Telearbeit im weiteren Sinn (§ 175 Abs 1a Z 2 ASVG): Diese liegt vor, wenn der Arbeitnehmer
- an einem von ihm selbst gewählten Ort arbeitet zB im Park, Kaffeehaus etc,
- der nicht die eigene Wohnung oder Nebenwohnsitz, die Wohnung eines nahen Angehörigen oder ein Coworking-Space ist.
Unfallversicherungsschutz
- Bei Telearbeit im engeren Sinn stehen die tatsächliche Verrichtung der Arbeitsleistung sowie der Weg zur und von der Örtlichkeit der Telearbeit unter Unfallversicherungsschutz. Auch der betriebsbedingte Weg ist von der Unfallversicherung geschützt (EBRV 2597 BlgNR XXVII. GP, 4).

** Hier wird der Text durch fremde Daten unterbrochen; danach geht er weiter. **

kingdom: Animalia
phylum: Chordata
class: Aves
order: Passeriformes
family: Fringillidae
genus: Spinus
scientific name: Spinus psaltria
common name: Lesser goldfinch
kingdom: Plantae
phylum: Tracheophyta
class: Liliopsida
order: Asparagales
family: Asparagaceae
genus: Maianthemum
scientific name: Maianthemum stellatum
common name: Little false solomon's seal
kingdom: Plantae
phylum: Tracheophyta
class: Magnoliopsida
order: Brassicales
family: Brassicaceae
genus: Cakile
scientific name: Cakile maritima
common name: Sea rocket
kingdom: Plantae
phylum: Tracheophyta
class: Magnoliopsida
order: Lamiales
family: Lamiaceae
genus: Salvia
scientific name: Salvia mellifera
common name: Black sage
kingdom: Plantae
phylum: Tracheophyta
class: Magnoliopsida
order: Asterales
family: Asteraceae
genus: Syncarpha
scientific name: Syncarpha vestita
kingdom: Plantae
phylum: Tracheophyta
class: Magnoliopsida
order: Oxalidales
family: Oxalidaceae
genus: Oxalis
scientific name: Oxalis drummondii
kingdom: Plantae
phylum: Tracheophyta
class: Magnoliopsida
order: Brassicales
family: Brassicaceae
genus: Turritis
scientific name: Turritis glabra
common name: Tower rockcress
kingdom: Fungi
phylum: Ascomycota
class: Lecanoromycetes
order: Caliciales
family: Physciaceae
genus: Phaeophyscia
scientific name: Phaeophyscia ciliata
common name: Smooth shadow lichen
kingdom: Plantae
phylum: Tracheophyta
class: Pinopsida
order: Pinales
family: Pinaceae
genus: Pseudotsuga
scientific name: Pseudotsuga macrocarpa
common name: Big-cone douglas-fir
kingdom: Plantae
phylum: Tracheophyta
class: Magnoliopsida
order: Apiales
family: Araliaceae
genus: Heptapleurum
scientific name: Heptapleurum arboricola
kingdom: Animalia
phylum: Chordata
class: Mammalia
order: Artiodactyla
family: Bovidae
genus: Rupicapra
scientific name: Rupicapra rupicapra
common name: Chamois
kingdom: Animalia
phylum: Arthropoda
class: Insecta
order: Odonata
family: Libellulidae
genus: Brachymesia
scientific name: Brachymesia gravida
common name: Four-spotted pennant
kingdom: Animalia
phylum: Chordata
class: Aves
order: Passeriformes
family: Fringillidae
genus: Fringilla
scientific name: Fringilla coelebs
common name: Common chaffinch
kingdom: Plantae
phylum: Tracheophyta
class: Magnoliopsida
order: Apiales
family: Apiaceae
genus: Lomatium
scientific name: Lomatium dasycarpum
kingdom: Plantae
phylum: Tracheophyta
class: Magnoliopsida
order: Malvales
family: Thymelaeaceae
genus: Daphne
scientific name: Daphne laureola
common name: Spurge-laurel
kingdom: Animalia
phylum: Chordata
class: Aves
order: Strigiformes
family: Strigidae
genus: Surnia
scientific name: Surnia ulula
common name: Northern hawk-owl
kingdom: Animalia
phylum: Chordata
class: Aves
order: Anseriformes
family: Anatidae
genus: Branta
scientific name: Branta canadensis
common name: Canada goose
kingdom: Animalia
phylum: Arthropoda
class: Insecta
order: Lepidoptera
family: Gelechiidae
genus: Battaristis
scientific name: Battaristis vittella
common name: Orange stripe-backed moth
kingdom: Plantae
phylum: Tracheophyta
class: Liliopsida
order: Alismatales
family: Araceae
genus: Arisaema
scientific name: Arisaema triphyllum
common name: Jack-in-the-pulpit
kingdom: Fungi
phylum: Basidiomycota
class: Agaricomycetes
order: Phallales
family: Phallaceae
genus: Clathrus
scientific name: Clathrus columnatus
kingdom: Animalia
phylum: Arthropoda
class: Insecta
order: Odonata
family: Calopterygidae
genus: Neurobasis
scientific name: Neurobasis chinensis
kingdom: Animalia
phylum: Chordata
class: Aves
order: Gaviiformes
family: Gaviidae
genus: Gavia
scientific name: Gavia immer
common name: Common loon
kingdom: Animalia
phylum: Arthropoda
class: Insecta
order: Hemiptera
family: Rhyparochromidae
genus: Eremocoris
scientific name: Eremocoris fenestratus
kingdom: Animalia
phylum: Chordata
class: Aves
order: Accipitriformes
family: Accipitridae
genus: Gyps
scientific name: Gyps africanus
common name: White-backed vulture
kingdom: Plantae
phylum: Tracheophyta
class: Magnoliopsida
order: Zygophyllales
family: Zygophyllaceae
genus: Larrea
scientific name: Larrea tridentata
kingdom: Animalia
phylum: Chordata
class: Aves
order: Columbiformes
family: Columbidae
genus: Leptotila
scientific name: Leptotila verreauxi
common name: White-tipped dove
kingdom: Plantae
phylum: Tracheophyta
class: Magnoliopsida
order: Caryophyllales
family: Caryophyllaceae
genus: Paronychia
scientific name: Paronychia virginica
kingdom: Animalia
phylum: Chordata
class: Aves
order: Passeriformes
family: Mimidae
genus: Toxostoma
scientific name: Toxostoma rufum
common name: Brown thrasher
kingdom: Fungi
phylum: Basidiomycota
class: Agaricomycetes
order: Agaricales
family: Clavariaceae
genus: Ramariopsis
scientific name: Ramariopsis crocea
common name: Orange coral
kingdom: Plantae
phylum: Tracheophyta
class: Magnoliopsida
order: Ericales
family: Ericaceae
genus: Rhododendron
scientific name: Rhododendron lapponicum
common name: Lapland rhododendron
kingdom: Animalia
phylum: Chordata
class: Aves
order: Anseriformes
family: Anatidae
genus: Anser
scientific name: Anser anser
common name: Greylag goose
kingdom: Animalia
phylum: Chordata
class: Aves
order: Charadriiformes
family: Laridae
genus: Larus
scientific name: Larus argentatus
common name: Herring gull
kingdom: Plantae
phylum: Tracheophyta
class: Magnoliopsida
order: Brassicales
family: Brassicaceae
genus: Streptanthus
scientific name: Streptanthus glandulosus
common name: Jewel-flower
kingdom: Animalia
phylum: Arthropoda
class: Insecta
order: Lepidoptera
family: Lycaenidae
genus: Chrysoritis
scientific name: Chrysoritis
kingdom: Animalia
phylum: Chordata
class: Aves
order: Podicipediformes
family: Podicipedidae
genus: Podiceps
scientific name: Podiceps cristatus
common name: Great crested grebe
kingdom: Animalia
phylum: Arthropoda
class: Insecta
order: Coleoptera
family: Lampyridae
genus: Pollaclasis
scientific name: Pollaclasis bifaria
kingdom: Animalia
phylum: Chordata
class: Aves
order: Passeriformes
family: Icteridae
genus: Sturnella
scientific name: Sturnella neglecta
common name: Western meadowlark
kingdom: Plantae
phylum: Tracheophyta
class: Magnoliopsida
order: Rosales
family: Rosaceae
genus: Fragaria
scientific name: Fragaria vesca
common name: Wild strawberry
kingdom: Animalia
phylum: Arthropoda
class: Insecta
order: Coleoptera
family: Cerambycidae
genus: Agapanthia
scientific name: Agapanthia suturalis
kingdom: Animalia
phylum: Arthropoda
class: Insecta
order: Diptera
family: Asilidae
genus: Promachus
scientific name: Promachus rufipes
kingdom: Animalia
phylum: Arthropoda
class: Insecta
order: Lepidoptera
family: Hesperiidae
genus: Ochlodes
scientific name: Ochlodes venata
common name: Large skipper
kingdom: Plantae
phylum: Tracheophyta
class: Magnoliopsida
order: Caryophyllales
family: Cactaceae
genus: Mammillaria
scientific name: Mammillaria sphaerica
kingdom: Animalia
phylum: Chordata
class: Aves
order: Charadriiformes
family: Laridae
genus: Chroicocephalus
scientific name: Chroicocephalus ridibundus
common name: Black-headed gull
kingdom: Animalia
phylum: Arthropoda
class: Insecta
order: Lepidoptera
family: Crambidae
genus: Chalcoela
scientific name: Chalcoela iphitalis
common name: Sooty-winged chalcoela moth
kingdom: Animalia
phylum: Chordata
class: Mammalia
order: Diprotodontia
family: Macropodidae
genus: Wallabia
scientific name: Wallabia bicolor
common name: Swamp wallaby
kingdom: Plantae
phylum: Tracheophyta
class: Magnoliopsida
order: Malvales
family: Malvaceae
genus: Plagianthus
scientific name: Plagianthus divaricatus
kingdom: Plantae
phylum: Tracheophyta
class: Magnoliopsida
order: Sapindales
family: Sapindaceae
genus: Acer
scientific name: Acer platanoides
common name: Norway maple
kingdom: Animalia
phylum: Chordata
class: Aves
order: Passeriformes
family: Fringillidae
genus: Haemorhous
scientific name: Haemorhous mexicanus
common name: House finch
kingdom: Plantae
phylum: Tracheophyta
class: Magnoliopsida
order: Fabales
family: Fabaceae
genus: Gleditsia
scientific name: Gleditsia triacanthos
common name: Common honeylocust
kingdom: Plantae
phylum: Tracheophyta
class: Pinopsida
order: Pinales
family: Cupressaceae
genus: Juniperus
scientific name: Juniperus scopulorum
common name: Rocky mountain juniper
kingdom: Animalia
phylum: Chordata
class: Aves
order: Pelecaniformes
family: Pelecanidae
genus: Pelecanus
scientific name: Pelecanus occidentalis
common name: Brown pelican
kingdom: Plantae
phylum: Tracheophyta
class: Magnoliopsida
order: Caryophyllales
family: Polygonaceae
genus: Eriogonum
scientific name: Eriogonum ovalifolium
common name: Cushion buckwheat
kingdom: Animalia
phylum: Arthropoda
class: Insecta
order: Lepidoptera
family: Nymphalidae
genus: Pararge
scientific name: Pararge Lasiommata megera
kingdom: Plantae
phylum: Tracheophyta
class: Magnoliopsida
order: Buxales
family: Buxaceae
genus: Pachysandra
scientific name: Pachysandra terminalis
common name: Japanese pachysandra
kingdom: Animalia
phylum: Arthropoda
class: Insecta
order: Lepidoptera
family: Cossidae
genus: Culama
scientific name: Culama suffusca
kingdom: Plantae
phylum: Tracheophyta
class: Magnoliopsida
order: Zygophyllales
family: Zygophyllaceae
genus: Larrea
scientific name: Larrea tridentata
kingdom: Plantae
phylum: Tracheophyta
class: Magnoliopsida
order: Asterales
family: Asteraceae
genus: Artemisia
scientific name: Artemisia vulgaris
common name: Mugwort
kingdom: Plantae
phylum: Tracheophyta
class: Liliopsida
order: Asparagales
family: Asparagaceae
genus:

- Bei Telearbeit im weiteren Sinn steht lediglich die tatsächliche Verrichtung der Arbeitsleistung unter Unfallversicherungsschutz. Der Weg zur und von der selbst gewählten Örtlichkeit der Telearbeit hingegen nicht (EBRV 2597 BlgNR XXVII. GP, 5).